This is the Students and Early Career Researchers (ECRs) homepage of the Privacy and Security in Machine Learning Interest Group.
To get involved, join the #students channel in our Slack.
Past Research Talks:
- 30 March 2022, 18:00 (UK time)
Ana-Maria Cretu (Imperial College London)
Interaction data are identifiable even across long periods of time
Abstract: Fine-grained records of people’s interactions, both offline and online, are collected at large scale. These data contain sensitive information about whom we meet, talk to, and when. We demonstrate here how people’s interaction behavior is stable over long periods of time and can be used to identify individuals in anonymous datasets. Our attack learns the profile of an individual using geometric deep learning and triplet loss optimization. In a mobile phone metadata dataset of more than 40k people, it correctly identifies 52% of individuals based on their 2-hop interaction graph. We further show that the profiles learned by our method are stable over time and that 24% of people are still identifiable after 20 weeks. Our results suggest that people with well-balanced interaction graphs are more identifiable. Applying our attack to Bluetooth close-proximity networks, we show that even 1-hop interaction graphs are enough to identify people more than 26% of the time. Our results provide strong evidence that disconnected and even re-pseudonymized interaction data can be linked together making them personal data under the European Union’s General Data Protection Regulation.
- 9 March 2022
Fatemeh Mireshghallah (UC San Diego)
What Does it Mean for a Language Model to Preserve Privacy?
Abstract: Natural language reflects our private lives and identities, making its privacy concerns as broad as those of real life. Language models lack the ability to understand the context and sensitivity of text, and tend to memorize phrases present in their training sets. In this talk, we first discuss the potential risks of language models, and then focus on what is required for a language model to be considered privacy preserving, and what the challenges are in making it happen. Then we discuss the mismatch between the narrow assumptions made by popular data protection techniques (data sanitization and differential privacy), and the broadness of natural language and of privacy as a social norm. Finally, we see other alternatives and have a discussion on what the possible paths forward are.
- 2 March 2022
Alexandre Sablayrolles, Pierre Stock, and Igor Shilov
Open-Source Libraries for Privacy Attacks and Differentially Private Training: Privacy Linter and Opacus
Abstract: As the field of Privacy Preserving ML is advancing, it’s important that researchers and industry practitioners have access to state of the art tools for both research and application purposes. In this talk, we’ll discuss two open-source libraries for Privacy Attacks and Differentially Private training, developed at Meta AI: Privacy Linter and Opacus. We’ll do a deep dive into their capabilities, talk about code architecture and share some practical tips on applying them to a set of real-world problems.

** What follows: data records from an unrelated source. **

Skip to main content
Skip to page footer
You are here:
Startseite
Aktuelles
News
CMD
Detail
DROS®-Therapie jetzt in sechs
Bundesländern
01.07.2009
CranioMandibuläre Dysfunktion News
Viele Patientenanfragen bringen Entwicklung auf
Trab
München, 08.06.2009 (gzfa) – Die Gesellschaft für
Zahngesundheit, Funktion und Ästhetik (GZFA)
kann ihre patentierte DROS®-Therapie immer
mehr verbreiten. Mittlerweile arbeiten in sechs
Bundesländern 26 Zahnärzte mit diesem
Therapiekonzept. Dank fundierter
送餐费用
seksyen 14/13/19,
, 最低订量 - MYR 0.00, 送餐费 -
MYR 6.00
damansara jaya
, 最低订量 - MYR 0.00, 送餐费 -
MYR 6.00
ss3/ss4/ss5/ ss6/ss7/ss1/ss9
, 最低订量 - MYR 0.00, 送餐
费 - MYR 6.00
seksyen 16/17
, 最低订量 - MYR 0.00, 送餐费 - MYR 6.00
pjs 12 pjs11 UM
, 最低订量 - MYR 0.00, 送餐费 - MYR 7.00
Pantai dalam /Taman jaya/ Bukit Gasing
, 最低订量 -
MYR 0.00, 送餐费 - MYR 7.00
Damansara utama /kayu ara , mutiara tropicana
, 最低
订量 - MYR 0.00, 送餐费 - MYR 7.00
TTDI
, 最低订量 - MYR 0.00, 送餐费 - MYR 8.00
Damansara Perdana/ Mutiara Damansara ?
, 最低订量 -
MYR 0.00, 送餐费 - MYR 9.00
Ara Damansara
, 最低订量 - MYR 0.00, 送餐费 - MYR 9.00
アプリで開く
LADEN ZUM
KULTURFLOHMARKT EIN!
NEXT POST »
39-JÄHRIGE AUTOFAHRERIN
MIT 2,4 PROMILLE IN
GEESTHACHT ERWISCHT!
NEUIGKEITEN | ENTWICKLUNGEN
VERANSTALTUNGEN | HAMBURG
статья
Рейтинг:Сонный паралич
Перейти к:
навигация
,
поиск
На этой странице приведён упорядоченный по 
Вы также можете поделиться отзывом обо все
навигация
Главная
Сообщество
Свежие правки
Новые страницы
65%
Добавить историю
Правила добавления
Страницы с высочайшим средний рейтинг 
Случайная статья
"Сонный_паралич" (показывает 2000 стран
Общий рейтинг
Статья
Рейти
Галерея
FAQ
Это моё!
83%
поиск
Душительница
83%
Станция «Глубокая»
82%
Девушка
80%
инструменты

Bios: Alexandre Sablayrolles is a Research Scientist at Facebook AI in Paris, working on the privacy and security of machine learning systems. He received his PhD from Université Grenoble Alpes in 2020, following a joint CIFRE program with Facebook AI. Prior to that, he completed his Master’s degree in Data Science at NYU, and received a B.S. and M.S. in Applied Mathematics and Computer Science from École Polytechnique. Alexandre’s research interests include privacy and security, computer vision, and applications of deep learning. Homepage: https://ai.facebook.com/people/alexandre-sablayrolles/
Pierre Stock joined Facebook AI as a Research Scientist in June 2021. Previously, he was a PhD Resident at Facebook AI Research and ENS de Lyon and defended his PhD around “Efficiency and Redundancy in Neural Networks” in April 2021. His interests include Neural Network Compression and Privacy-Preserving Machine Learning. Homepage: https://ai.facebook.com/people/pierre-stock/
Igor Shilov is a Research Engineer at Facebook AI, working on applied research in privacy preserving machine learning. He is the lead developer of Opacus and has industry experience in building highly scalable ML Systems, including NLP applications, Recommender Systems and Information Retrieval Engines. Homepage: https://github.com/ffuuugor
- 9 Feb 2022
Praneeth Vepakomma (MIT)
Private Measurement of Nonlinear Correlations in a Distributed Setting
Abstract: We introduce a differentially private method to measure nonlinear correlations between sensitive data hosted across two entities. We provide utility guarantees of our private estimator. Ours is the first such private estimator of nonlinear correlations, to the best of our knowledge within a multi-party setup. The important measure of nonlinear correlation we consider is distance correlation. This work has direct applications to private feature screening, private independence testing, private k-sample tests, private multi-party causal inference and private data synthesis in addition to exploratory data analysis.